Texto extraído →
%%
A coisa fica interessante quando a Sra Reynolds descreve os instrumentos, bastante incomuns e específicos, usados pela equipe cirúrgica em sua operação. Ela presumira que abririam seu crânio com “uma serra”, mas diz, espantadamente, que usaram algo similar a uma furadeira: descreve as brocas e caixa de ferramentas onde estas estavam guardadas. A pesquisa confirmou que se tratava de uma pequena serra circular, vista na documentação oficial da cirurgia e em foto, de estética similar à indicada pela paciente.
Ela afirma que uma das médicas falara que as artérias da Sra Reynolds eram pequenas: “Parecia que eles estavam mexendo muito embaixo. Eu lembro de pensar: o que estão fazendo? É uma cirurgia no cérebro. Eles iam retirar o sangue das artérias femurais. Não entendi isso”. Com precisão, ela relata a conversa entre os cirurgiões que iriam ligá-la à máquina “coração-pulmão”, dentre outras.
O Dr Michael confrontou o relato da Sra Reynolds com o relatório oficial da cirurgia. Existe uma correlação perfeita entre ambos. Existiam instrumentos que até o Dr Michael desconhecia, descritos pela paciente. Ele achou ridículo quando ela descreveu um instrumento como uma “escova elétrica”. Pediu uma foto para ver o material e, espantado, revelou que parecia mesmo com uma escova elétrica.
%%
Tarefas propostas →
1. Resuma em duas frases o texto acima sobre a cirurgia da Sra Reynolds.
2. No texto extraído, com o que o Dr Michael confrontou o relato da Sra Reynolds?

Material →
%%
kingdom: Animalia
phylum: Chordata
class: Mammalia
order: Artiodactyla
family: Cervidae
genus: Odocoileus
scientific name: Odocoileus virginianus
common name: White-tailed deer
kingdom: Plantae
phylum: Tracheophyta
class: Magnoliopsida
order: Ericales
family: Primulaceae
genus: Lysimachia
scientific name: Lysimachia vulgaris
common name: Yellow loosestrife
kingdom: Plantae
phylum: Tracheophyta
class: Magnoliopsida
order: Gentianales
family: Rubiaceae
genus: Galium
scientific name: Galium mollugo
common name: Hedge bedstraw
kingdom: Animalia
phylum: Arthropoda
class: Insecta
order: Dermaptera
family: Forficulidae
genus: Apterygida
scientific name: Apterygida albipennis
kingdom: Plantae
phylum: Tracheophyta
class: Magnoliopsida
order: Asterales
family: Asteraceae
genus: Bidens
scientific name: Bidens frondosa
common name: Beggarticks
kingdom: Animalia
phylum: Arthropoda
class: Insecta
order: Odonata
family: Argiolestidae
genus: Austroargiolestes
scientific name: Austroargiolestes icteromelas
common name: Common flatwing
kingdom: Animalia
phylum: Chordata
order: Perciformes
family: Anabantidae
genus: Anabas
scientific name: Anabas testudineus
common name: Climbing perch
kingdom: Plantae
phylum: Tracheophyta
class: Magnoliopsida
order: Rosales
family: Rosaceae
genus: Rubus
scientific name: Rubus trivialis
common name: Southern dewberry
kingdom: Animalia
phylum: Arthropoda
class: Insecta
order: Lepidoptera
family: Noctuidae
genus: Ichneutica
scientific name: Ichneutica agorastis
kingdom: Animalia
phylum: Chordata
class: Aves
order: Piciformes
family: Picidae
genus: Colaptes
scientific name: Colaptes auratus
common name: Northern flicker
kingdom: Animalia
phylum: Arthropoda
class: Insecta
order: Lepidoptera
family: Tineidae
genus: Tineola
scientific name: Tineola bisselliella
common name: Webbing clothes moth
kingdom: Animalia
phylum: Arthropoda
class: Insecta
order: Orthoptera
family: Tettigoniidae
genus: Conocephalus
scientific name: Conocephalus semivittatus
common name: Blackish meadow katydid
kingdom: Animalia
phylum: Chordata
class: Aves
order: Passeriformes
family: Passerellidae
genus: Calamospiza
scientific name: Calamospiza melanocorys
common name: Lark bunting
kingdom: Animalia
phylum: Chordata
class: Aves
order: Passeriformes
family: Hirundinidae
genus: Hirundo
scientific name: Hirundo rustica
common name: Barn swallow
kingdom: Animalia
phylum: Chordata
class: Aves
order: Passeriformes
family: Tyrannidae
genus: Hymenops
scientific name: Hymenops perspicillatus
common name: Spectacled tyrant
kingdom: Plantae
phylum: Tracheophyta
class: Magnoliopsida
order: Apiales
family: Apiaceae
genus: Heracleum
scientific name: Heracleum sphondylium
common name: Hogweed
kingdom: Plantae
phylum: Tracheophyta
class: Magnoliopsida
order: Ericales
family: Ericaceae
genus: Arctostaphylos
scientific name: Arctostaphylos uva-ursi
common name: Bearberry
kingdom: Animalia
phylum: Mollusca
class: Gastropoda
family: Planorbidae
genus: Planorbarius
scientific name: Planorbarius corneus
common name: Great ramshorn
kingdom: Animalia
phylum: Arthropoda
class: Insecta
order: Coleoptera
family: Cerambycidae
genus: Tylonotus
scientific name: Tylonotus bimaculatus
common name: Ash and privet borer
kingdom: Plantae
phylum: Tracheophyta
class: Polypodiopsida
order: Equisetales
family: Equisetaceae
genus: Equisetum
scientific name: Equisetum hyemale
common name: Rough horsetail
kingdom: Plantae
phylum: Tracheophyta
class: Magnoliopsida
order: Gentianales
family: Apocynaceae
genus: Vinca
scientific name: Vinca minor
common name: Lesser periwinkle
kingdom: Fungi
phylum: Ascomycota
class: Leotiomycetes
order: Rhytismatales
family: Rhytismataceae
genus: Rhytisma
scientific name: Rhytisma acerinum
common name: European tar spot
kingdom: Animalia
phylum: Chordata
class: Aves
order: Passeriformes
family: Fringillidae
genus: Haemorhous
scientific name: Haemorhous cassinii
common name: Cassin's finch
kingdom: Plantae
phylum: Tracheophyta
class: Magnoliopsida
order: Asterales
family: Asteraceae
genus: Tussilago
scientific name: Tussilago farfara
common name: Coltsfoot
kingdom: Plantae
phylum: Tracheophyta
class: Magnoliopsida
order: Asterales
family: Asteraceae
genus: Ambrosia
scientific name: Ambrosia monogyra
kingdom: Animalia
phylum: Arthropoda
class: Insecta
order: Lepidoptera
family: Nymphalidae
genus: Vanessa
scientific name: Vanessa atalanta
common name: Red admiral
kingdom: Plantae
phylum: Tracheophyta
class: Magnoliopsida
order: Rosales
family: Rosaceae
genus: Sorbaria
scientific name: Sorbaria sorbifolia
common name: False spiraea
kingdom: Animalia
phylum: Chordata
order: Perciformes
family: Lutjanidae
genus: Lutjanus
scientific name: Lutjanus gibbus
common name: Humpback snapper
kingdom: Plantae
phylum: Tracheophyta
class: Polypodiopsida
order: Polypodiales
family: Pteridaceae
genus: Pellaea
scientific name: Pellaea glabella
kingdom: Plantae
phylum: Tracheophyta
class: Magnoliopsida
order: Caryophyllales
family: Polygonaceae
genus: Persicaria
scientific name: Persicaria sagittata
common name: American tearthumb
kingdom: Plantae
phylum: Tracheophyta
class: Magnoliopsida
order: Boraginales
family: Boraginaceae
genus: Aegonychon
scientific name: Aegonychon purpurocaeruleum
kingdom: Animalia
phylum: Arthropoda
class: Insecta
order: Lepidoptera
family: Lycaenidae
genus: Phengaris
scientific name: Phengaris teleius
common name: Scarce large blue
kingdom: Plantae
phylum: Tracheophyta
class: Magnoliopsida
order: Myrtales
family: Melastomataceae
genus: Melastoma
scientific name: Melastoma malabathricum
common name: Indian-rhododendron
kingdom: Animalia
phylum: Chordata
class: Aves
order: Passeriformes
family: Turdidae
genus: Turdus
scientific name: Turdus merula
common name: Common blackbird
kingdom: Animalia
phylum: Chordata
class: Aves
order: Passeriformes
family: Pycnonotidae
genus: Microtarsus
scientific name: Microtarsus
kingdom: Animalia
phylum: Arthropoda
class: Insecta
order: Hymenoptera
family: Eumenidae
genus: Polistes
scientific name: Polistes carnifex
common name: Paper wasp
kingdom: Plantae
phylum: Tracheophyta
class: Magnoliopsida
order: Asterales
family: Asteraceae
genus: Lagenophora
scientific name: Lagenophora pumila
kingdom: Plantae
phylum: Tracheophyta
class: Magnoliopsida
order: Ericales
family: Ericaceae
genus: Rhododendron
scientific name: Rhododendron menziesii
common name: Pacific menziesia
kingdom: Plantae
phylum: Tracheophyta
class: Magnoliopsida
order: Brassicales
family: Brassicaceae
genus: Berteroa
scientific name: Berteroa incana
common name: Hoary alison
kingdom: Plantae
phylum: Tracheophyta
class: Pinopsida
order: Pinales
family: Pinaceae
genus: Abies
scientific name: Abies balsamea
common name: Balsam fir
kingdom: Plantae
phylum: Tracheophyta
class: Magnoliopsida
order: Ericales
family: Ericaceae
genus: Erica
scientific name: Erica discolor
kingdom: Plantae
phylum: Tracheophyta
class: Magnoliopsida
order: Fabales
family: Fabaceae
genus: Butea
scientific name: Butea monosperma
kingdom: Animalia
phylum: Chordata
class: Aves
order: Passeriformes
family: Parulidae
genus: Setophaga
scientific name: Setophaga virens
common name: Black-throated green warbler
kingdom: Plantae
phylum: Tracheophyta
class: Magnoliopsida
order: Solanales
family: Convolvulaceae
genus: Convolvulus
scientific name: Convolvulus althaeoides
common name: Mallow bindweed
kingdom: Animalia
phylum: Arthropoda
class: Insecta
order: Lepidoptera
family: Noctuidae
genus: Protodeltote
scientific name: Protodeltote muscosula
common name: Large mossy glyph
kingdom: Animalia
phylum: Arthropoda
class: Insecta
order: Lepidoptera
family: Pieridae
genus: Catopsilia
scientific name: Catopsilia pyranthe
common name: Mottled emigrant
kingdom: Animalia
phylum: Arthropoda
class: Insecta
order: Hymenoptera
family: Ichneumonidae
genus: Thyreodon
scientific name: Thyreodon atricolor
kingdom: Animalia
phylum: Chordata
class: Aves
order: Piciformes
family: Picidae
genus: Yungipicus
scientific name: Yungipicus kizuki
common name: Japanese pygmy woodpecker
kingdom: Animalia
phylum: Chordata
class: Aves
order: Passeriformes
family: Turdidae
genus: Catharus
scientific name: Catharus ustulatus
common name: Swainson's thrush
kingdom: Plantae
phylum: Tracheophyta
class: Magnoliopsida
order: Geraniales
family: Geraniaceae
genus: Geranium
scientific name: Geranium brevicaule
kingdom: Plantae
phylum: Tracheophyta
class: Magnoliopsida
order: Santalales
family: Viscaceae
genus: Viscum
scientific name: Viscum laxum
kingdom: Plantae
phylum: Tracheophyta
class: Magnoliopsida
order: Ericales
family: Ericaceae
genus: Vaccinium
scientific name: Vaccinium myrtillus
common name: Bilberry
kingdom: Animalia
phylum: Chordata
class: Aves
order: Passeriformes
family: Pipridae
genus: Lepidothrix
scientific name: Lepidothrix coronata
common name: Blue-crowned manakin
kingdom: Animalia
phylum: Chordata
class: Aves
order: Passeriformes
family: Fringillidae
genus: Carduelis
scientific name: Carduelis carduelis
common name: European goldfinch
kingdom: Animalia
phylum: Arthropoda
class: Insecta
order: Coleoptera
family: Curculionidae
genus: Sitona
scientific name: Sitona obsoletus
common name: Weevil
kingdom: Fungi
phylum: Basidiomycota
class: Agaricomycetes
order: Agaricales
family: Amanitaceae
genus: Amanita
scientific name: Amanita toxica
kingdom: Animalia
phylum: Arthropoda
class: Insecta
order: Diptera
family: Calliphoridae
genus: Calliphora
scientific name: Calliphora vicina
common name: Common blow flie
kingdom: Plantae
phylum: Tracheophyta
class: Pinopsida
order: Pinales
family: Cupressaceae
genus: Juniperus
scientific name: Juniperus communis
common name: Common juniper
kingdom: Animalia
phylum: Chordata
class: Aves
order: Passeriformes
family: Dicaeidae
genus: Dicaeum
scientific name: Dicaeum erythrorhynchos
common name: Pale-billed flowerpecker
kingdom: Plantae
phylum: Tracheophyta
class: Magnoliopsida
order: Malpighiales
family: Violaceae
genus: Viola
%%
Respostas esperadas →
1. A Sra Reynolds descreveu com precisão instrumentos incomuns usados em sua operação, como algo semelhante a uma furadeira, além de conversas da equipe cirúrgica, como a de que suas artérias eram pequenas. O Dr Michael confrontou o relato dela com o relatório oficial da cirurgia e encontrou uma correlação perfeita, inclusive quanto a um instrumento que ela comparou a uma "escova elétrica".

2. Com o relatório oficial da cirurgia.